Background Successful vaccination against the H1N1 Influenza A virus has required the continuous development of new vaccines that are antigenically similar to currently circulating strains. Vaccine strategies that can increase the cross-reactivity of the antibody response, especially to conserved regions, are essential to creating long-lasting immunity to H1N1 viruses. How pre-existing immunity affects vaccine-induced antibody cross-reactivity is still not well understood.
Methods An immunological shape space of antigenic sites of hemagglutinin (HA) was constructed using viral sequence data. A Gillespie Algorithm-based model of the humoral immune system was used to simulate B cell responses to A/California/07/2009 (CA09) HA antigen after prior immunization with an antigenically similar or dissimilar strain. The effect of pre-existing memory B cells and antibody on the resulting antibody responses was interrogated.
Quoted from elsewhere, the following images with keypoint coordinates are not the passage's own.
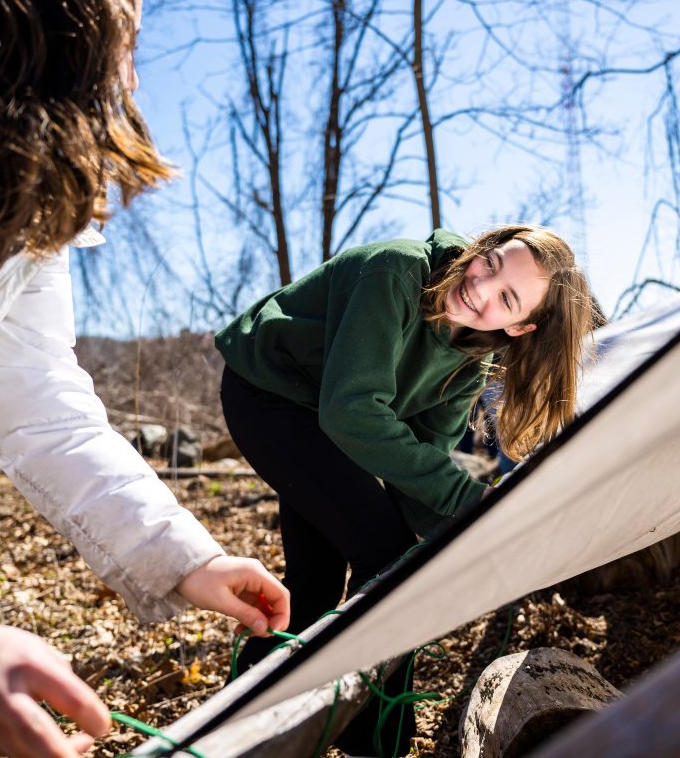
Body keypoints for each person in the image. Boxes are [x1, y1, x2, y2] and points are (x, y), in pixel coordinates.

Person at [0, 0, 290, 757]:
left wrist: (184, 556)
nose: (133, 73)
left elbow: (41, 401)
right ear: (69, 9)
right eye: (130, 34)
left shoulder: (18, 180)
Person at [217, 224, 598, 755]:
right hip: (271, 393)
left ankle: (248, 714)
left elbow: (421, 466)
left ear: (520, 327)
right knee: (386, 553)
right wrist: (469, 501)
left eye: (506, 297)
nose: (481, 287)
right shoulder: (395, 272)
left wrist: (473, 535)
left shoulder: (471, 359)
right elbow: (352, 412)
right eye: (489, 262)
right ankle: (373, 740)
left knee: (321, 577)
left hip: (324, 413)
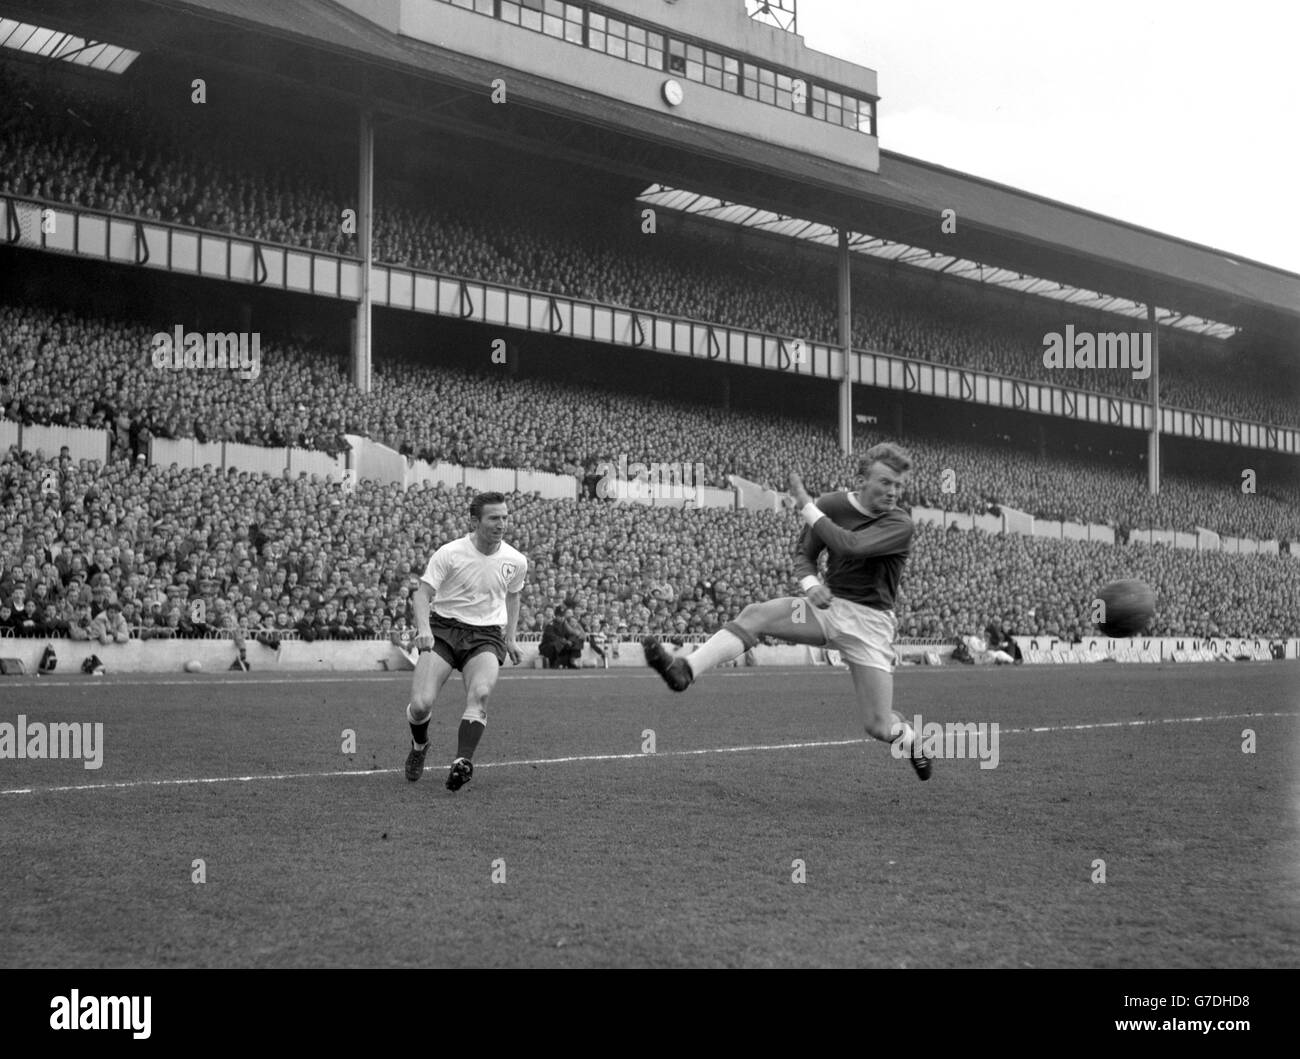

Results We found increased levels of highly-cross-reactive antibodies after immunization with antigenically dissimilar strains. This increase was dependent on pre-existing memory B cells. Furthermore, pre-existing antibody also interfered with the cross-reactive antibody response, but this effect occurred irrespective of the priming antigen.
Conclusion These findings suggest that vaccination by divergent strains will boost highly-cross-reactive antibodies by selectively targeting memory B cells specific to conserved antigenic sites and by reducing the negative interference caused by pre-existing antibody.